# Exercise passage
A new, sensitive, and selective high-performance liquid chromatography-tandem mass spectrometric method (HPLC-MS/MS) has been developed for the quantification of six flavonoids (sophoricoside, genistin, genistein, rutin, quercetin, and kaempferol) in rat bile and urine. The sample pretreatment was simple by liquid-liquid extraction. Sulfamethalazole was used as internal standard (IS). During method development, the effect of extraction volume, mobile phase composition, column temperature, and injection volume were varied to optimize sensitivity and achieve a run time as short as possible. Chromatographic separation was accomplished on a C18 column with a simple linear gradient elution within 9 min. Full validation of the assay was in accordance with the requirement of the validation of the method in vivo and implemented including specificity, linearity, accuracy, precision, recovery, and matrix effect. This is the first report on determination of the major flavones in rat bile and urine after oral administration of Fructus Sophorae extract. The method has been used successfully in excretion studies of six major flavonoids in rat bile and urine.

# The task
In the flavonoid assay text, which compound was used as the internal standard?

# Data extract
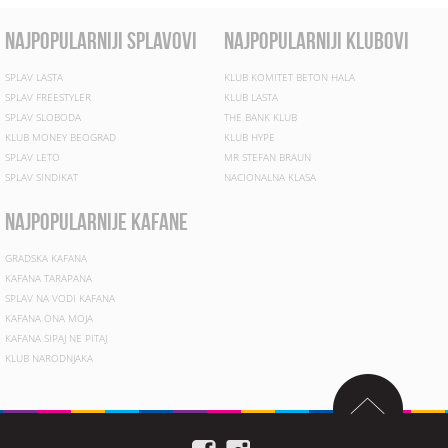
najpopularniji splavovi
najpopularniji klubovi
SPLAV LASTA
KLUB KOMITET BETON HALA
SPLAV FREESTYLER
KLUB LASTA
SPLAV SLOBODA
THE BANK KLUB
KLUB MONEY BEOGRAD
KLUB HYPE
SPLAV LETO
MR STEFAN BRAUN
SPLAV SINDIKAT
NACIONALNA KLASA
najpopularnije kafane
GRADSKA KAFANA
KAFANA TARAPANA
SPLAV NA VODI KAFANA
KAFANA ONA MOJA
KAFANA SIPAJ NE PITAJ
KLUB NARODNJAKA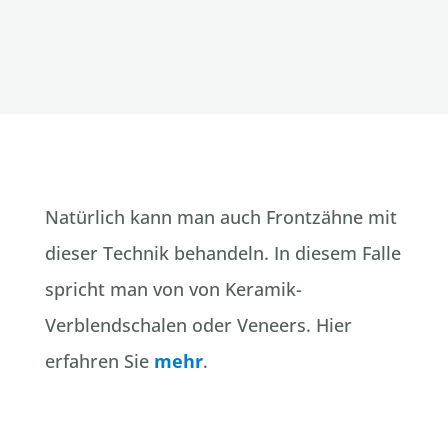
Natürlich kann man auch Frontzähne mit
dieser Technik behandeln. In diesem Falle
spricht man von von Keramik-
Verblendschalen oder Veneers. Hier
erfahren Sie
mehr
.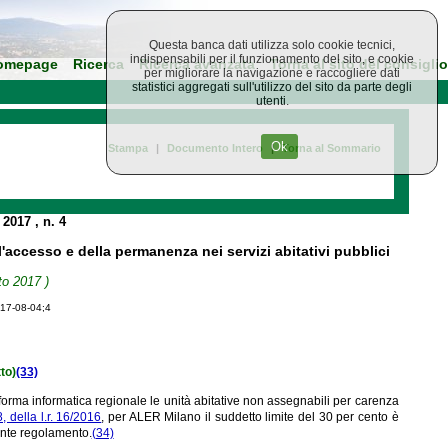
Questa banca dati utilizza solo cookie tecnici,
indispensabili per il funzionamento del sito, e cookie
omepage
Ricerca
Ricerca avanzata
Torna al sito del consiglio
per migliorare la navigazione e raccogliere dati
statistici aggregati sull'utilizzo del sito da parte degli
utenti.
Ok
Stampa
|
Documento Intero
|
Torna al Sommario
o 2017
, n. 4
l'accesso e della permanenza nei servizi abitativi pubblici
to 2017 )
017-08-04;4
tto)
(33)
forma informatica regionale le unità abitative non assegnabili per carenza
, della l.r. 16/2016
, per ALER Milano il suddetto limite del 30 per cento è
sente regolamento.
(34)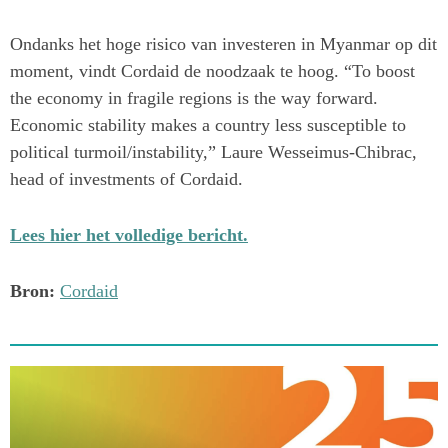
Ondanks het hoge risico van investeren in Myanmar op dit
moment, vindt Cordaid de noodzaak te hoog. “To boost
the economy in fragile regions is the way forward.
Economic stability makes a country less susceptible to
political turmoil/instability,” Laure Wesseimus-Chibrac,
head of investments of Cordaid.
Lees hier het volledige bericht.
Bron:
Cordaid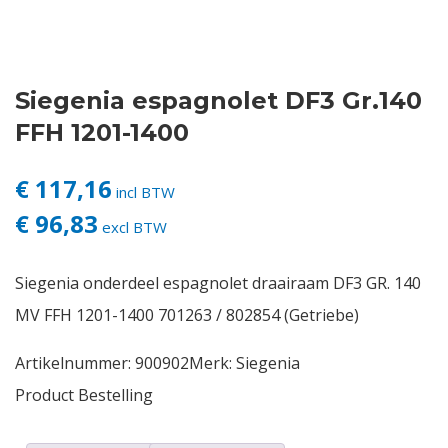
Contact
Siegenia espagnolet DF3 Gr.140
Login
FFH 1201-1400
Vacatures
€ 117,16
incl BTW
€ 96,83
excl BTW
Siegenia onderdeel espagnolet draairaam DF3 GR. 140
MV FFH 1201-1400 701263 / 802854 (Getriebe)
Artikelnummer:
900902
Merk:
Siegenia
Product Bestelling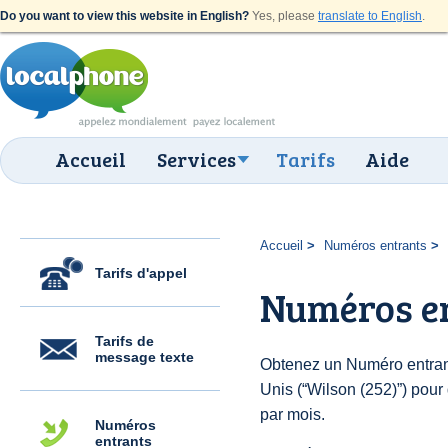
Do you want to view this website in English?
Yes, please
translate to English
.
Accueil
Services
Tarifs
Aide
Accueil
Numéros entrants
Tarifs d'appel
Numéros en
Tarifs de
message texte
Obtenez un Numéro entrant
Unis (“Wilson (252)”) pour 
par mois.
Numéros
entrants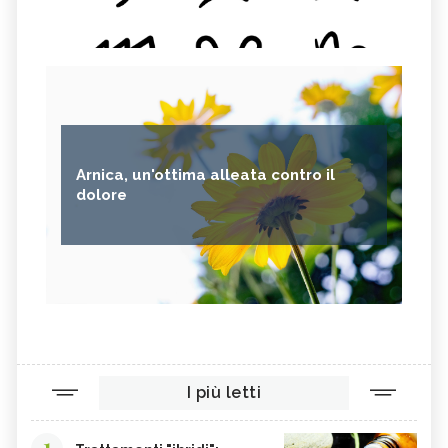
Arnica, un'ottima alleata contro il
dolore
I più letti
1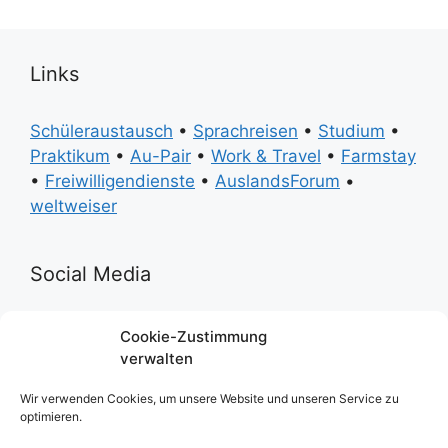
Links
Schüleraustausch
•
Sprachreisen
•
Studium
•
Praktikum
•
Au-Pair
•
Work & Travel
•
Farmstay
•
Freiwilligendienste
•
AuslandsForum
•
weltweiser
Social Media
Facebook
Instagram
Twitter
Youtube
Pinterest
Cookie-Zustimmung
verwalten
Ratgeber
Wir verwenden Cookies, um unsere Website und unseren Service zu
optimieren.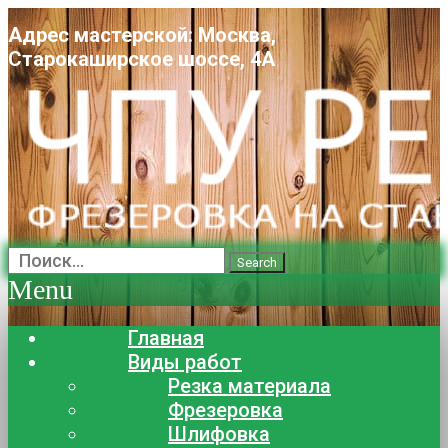
Адрес мастерской: Москва,
Старокаширское шоссе, 4А
Search
Menu
Главная
Виды работ
Резка материала
Фрезеровка
Шлифовка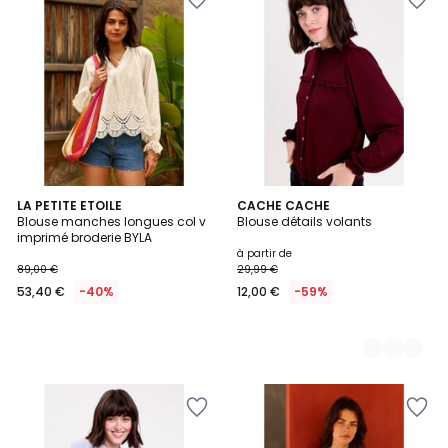
LA PETITE ETOILE
2
CACHE CACHE
Blouse manches longues col v
Blouse détails volants
Couleurs
imprimé broderie BYLA
à partir de
89,00 €
29,99 €
53,40 €
-40%
12,00 €
-59%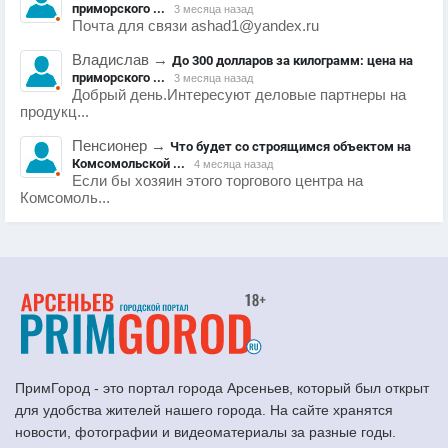
приморского ...
3 месяца назад
Почта для связи ashad1@yandex.ru
Владислав
→
До 300 долларов за килограмм: цена на
приморского ...
3 месяца назад
Добрый день.Интересуют деловые партнеры на
продукц...
Пенсионер
→
Что будет со строящимся объектом на
Комсомольской ...
4 месяца назад
Если бы хозяин этого торгового центра на
Комсомоль...
ПримГород - это портал города Арсеньев, который был открыт
для удобства жителей нашего города. На сайте хранятся
новости, фотографии и видеоматериалы за разные годы.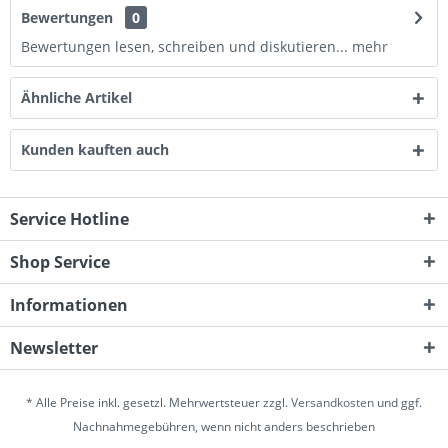
Bewertungen
0
Bewertungen lesen, schreiben und diskutieren...
mehr
Ähnliche Artikel
Kunden kauften auch
Service Hotline
Shop Service
Informationen
Newsletter
* Alle Preise inkl. gesetzl. Mehrwertsteuer zzgl.
Versandkosten
und ggf.
Nachnahmegebühren, wenn nicht anders beschrieben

# Solution to the exercise
Sulfamethalazole was used as the internal standard.